There is also a computer lab that’s open to everyone. Recently, the lab’s brand-new computers were stolen. Rodriguez said he was stunned by the media response and how it turned out to be a blessing in disguise.
“The next day, channels 2 and 6 and Fox News were at my door, wanting to get the story and help us get our computers back. A Sarasota businessman saw it and bought us computers that are even better! I joke that the devil didn’t know he was giving us an upgrade.”
|Derbyshire Place garden volunteers created a 100x80 foot garden space.|
The Derb’s crowning achievement, and most ambitious undertaking, is a new community garden. It broke ground Jan. 15 on what was formerly an unpaved lot. With expert advice from University of Florida master gardeners and the Volusia County Health Department, the 100-foot by 80-foot garden—one of just a few in the county—will hold a total of 48 plots. Community members can buy a plot for $25 or whatever they can afford.
They plan to begin planting in March and will grow vegetables and fruits including cabbage, potatoes, cucumbers, tomatoes and blueberries, along with a grove of fruit trees. They’ll also grow a variety of herbs and spices they hope to sell to local chefs as a source of revenue.
The real goal is to bring a source of nutritious food to the community, to teach community members to plant, harvest and be self-sustaining.
|A few of the Derbyshire Place volunteers.|
“I thought, I’m a poor guy from the Bronx. What do I know about gardens?” Rodriguez said. “God is using this to bring the community together, to bridge the generation gap and become a community again.”
“The spiritual needs of the community still need to be met,” Rodriguez said. “But I can’t preach to someone who’s hungry. Once we can meet their physical and social needs, that is stronger than any message I could preach. We try to stand in the gap with them.”

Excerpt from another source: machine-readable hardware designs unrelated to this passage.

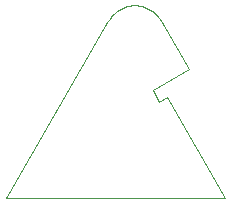
<source format=gbr>
G04 #@! TF.GenerationSoftware,KiCad,Pcbnew,5.0.1-33cea8e~68~ubuntu18.04.1*
G04 #@! TF.CreationDate,2018-11-19T14:12:30+01:00*
G04 #@! TF.ProjectId,Lulu_star_213,4C756C755F737461725F3231332E6B69,2.1.2*
G04 #@! TF.SameCoordinates,Original*
G04 #@! TF.FileFunction,Profile,NP*
%FSLAX46Y46*%
G04 Gerber Fmt 4.6, Leading zero omitted, Abs format (unit mm)*
G04 Created by KiCad (PCBNEW 5.0.1-33cea8e~68~ubuntu18.04.1) date Mon 19 Nov 2018 02:12:30 PM CET*
%MOMM*%
%LPD*%
G01*
G04 APERTURE LIST*
%ADD10C,0.010000*%
G04 APERTURE END LIST*
D10*
X69861200Y-29762230D02*
X70007200Y-29644790D01*
X73073490Y-29761030D02*
X73211740Y-29887260D01*
X72927830Y-29643590D02*
X73073490Y-29761030D01*
X71680370Y-29155720D02*
X71883520Y-29182120D01*
X71052580Y-29182120D02*
X71255730Y-29155720D01*
X70161330Y-29536820D02*
X70322850Y-29439720D01*
X70670970Y-29282720D02*
X70857530Y-29224820D01*
X70322850Y-29439720D02*
X70492500Y-29354720D01*
X72264420Y-29282720D02*
X72442520Y-29354720D01*
X71255730Y-29155720D02*
X71468050Y-29146720D01*
X76087480Y-34571340D02*
X72995460Y-36356660D01*
X73550240Y-37329720D02*
X74222820Y-36941060D01*
X72774050Y-29536020D02*
X72927830Y-29643590D01*
X70007200Y-29644790D02*
X70161330Y-29536820D01*
X69592040Y-30022140D02*
X69722940Y-29888460D01*
X70492500Y-29354720D02*
X70670970Y-29282720D01*
X73689230Y-30456870D02*
X73790130Y-30610280D01*
X72078550Y-29224820D02*
X72264420Y-29282720D01*
X70857530Y-29224820D02*
X71052580Y-29182120D01*
X72612170Y-29439320D02*
X72774050Y-29536020D01*
X73580590Y-30306970D02*
X73689230Y-30456870D01*
X73342250Y-30020940D02*
X73465280Y-30161310D01*
X73884230Y-30765820D02*
X76087480Y-34571340D01*
X73465280Y-30161310D02*
X73580590Y-30306970D01*
X72442520Y-29354720D02*
X72612170Y-29439320D01*
X72995460Y-36356660D02*
X73550240Y-37329720D01*
X60546380Y-45487920D02*
X69050080Y-30767710D01*
X69050080Y-30767710D02*
X69143880Y-30612170D01*
X79157100Y-45487920D02*
X60546380Y-45487920D01*
X69143880Y-30612170D02*
X69245060Y-30458760D01*
X69245060Y-30458760D02*
X69353300Y-30308520D01*
X74222820Y-36941060D02*
X79157100Y-45487920D01*
X69353300Y-30308520D02*
X69469000Y-30162500D01*
X69722940Y-29888460D02*
X69861200Y-29762230D01*
X73790130Y-30610280D02*
X73884230Y-30765820D01*
X71468050Y-29146720D02*
X71680370Y-29155720D01*
X73211740Y-29887260D02*
X73342250Y-30020940D01*
X71883520Y-29182120D02*
X72078550Y-29224820D01*
X69469000Y-30162500D02*
X69592040Y-30022140D01*
M02*

</source>
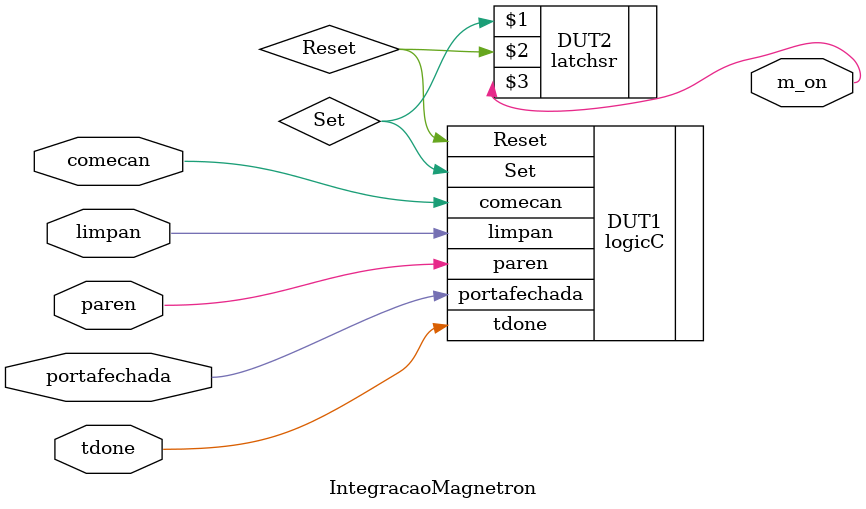
<source format=v>
module  IntegracaoMagnetron( input wire comecan, paren, limpan, portafechada, tdone, output wire m_on);
    wire Reset, Set;
    logicC DUT1(.comecan(comecan), .paren(paren), .limpan(limpan), .portafechada(portafechada), .tdone(tdone), .Set(Set), .Reset(Reset));
    latchsr DUT2(Set, Reset, m_on);  
endmodule

</source>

Thanks to a local catering company, The Derb will be starting a junior chef’s academy to teach children how much fun it is to cook healthy food for themselves.
“We hope other churches and organizations will continue to support us in the mission that God has called us to do: we are a church outside the walls,” Rodriguez said.
—Eileen Spiegler is a freelance writer based in Fort Lauderdale.